Я пожала вдове руку, вышла и направилась к Дэн Райен и по нему в Луп. Был шестой час, машины еле ползли. Шоссе на четырнадцать полос было сплошь забито автомобилями. В неподвижном воздухе витали ядовитые испарения. Я закрыла окна и сняла пиджак. На берегу озера было холодно, а здесь, в бензиновом царстве, я задыхалась от духоты.
Кое-как я добралась до центра и у Рузвельт-роуд съехала с магистрали. Штаб-квартира чикагской полиции находится именно там. Очень хорошее место — преступлений в этом районе хоть пруд пруди. Я намеревалась выяснить, не удастся ли мне что-нибудь разузнать по делу Келвина.
Мой отец был сержантом полиции, почти всю свою жизнь проработал в южной части Чикаго, в двадцать первом участке. Коричневый корпус полицейского управления вызвал у меня приступ ностальгии: те же линолеумные полы, желтые облупившиеся стены, в приемной — пузатые, затравленные полицейские, перед каждым из которых целая очередь из водителей, пришедших за отнятыми водительскими правами, жен грабителей и прочей разношерстной публики. Я пристроилась в хвост.
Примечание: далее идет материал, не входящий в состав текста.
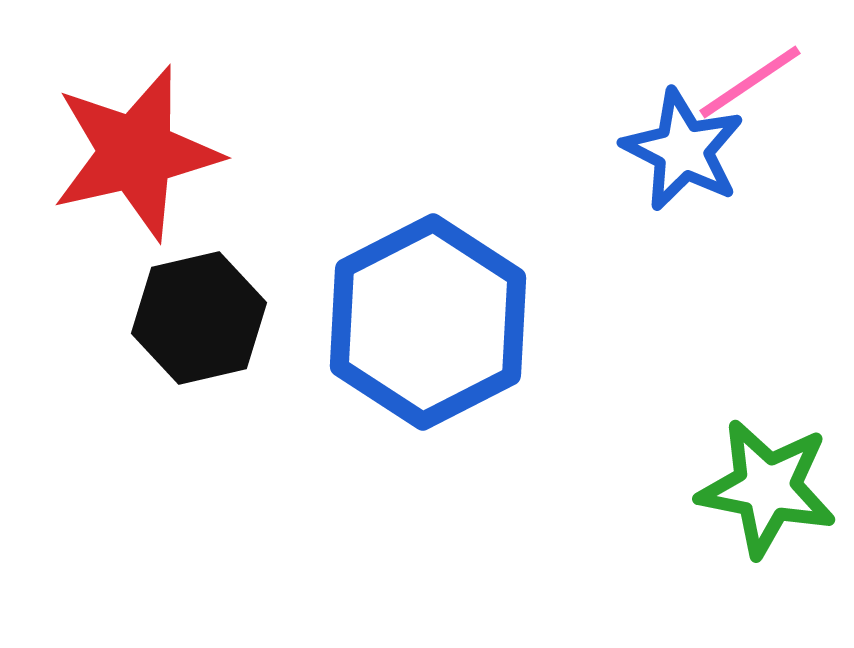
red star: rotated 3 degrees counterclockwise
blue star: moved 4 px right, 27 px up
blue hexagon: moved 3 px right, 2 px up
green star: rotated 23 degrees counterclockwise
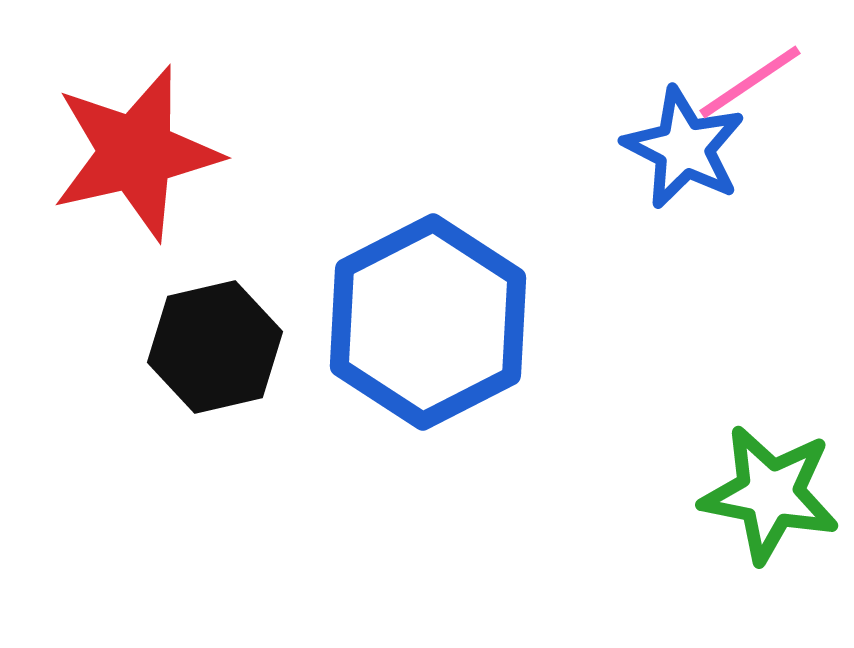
blue star: moved 1 px right, 2 px up
black hexagon: moved 16 px right, 29 px down
green star: moved 3 px right, 6 px down
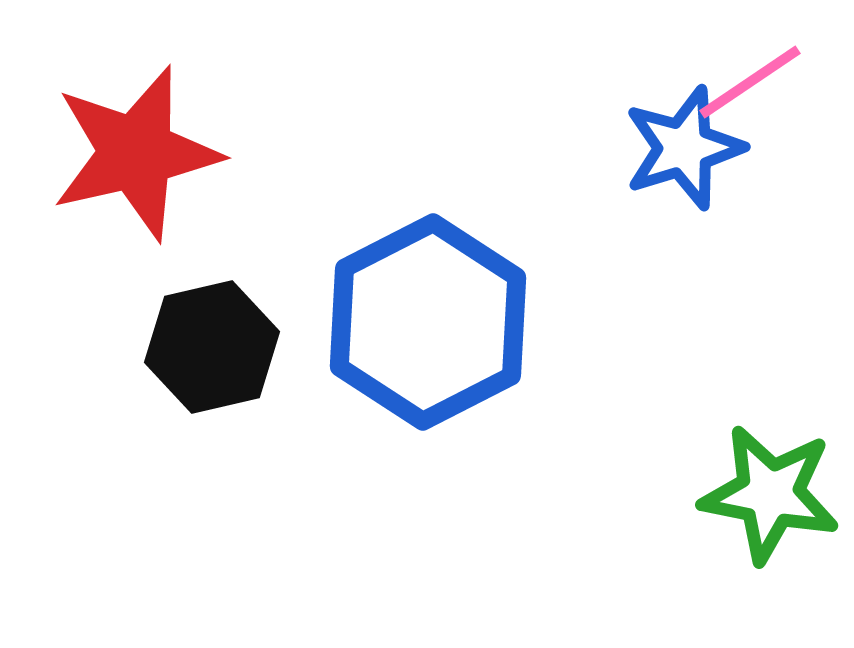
blue star: rotated 28 degrees clockwise
black hexagon: moved 3 px left
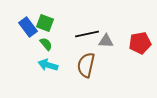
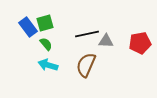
green square: rotated 36 degrees counterclockwise
brown semicircle: rotated 10 degrees clockwise
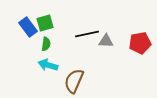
green semicircle: rotated 48 degrees clockwise
brown semicircle: moved 12 px left, 16 px down
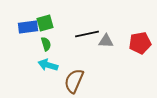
blue rectangle: rotated 60 degrees counterclockwise
green semicircle: rotated 24 degrees counterclockwise
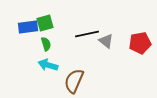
gray triangle: rotated 35 degrees clockwise
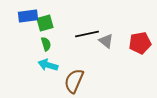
blue rectangle: moved 11 px up
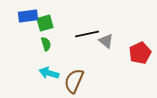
red pentagon: moved 10 px down; rotated 15 degrees counterclockwise
cyan arrow: moved 1 px right, 8 px down
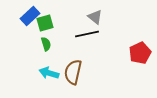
blue rectangle: moved 2 px right; rotated 36 degrees counterclockwise
gray triangle: moved 11 px left, 24 px up
brown semicircle: moved 1 px left, 9 px up; rotated 10 degrees counterclockwise
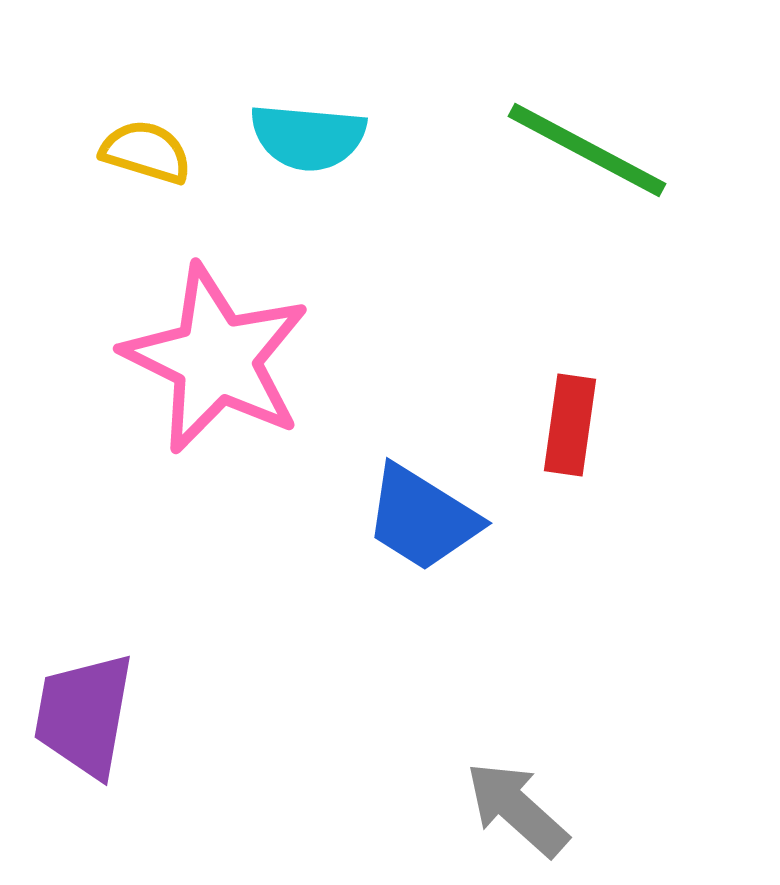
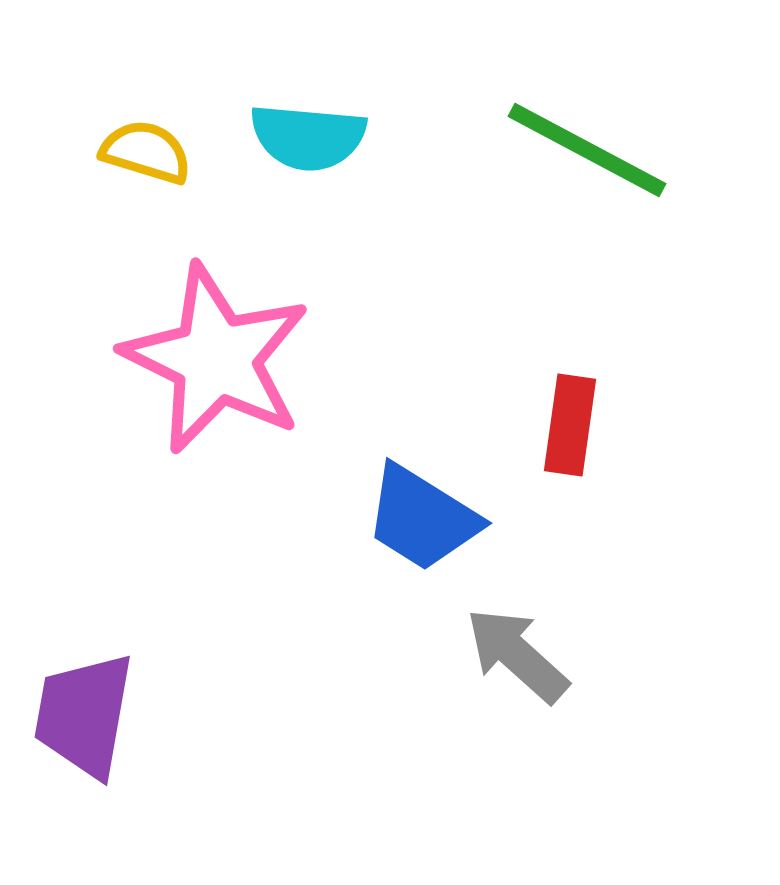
gray arrow: moved 154 px up
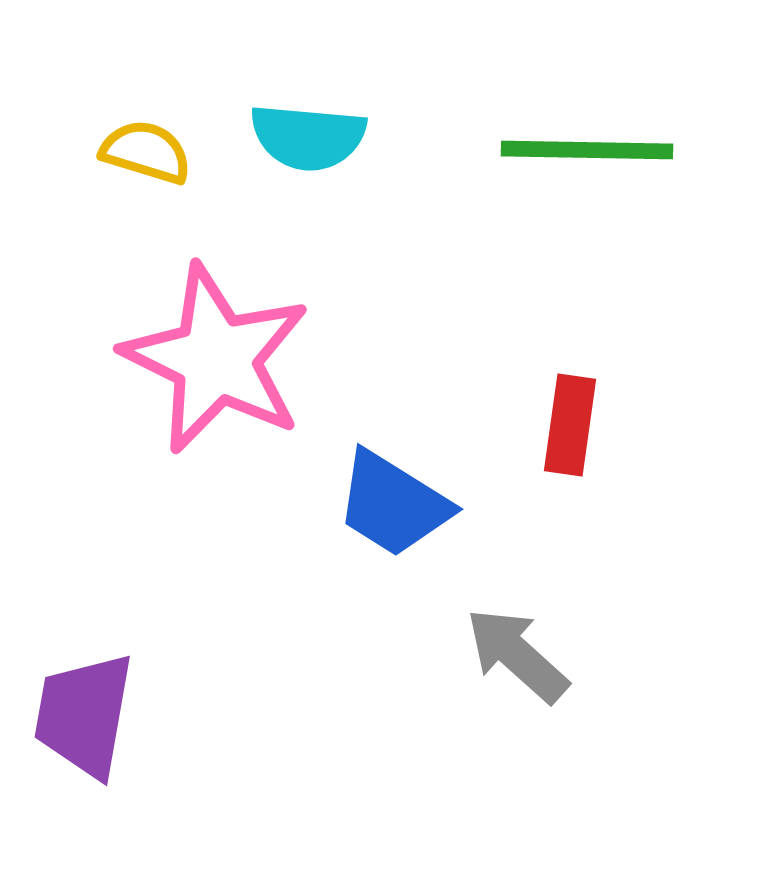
green line: rotated 27 degrees counterclockwise
blue trapezoid: moved 29 px left, 14 px up
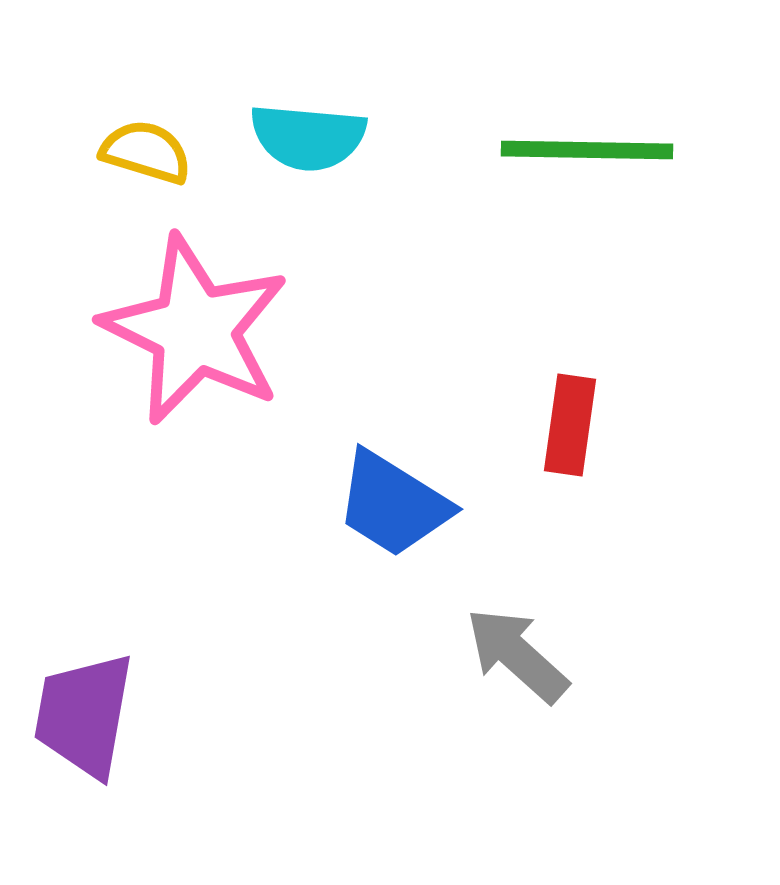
pink star: moved 21 px left, 29 px up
Когда в конце концов подошла моя очередь, дежурный выслушал меня и сказал в микрофон:
— Сержант Мак-Гоннигал, вас хочет видеть дама по делу Келвина.
Несколько минут спустя вышел сам Мак-Гоннигал — здоровенный, мускулистый детина в мятой белой рубашке и коричневых брюках. Мы встречались с ним пару лет назад, когда он еще работал в южном Чикаго, и сержант сразу меня вспомнил.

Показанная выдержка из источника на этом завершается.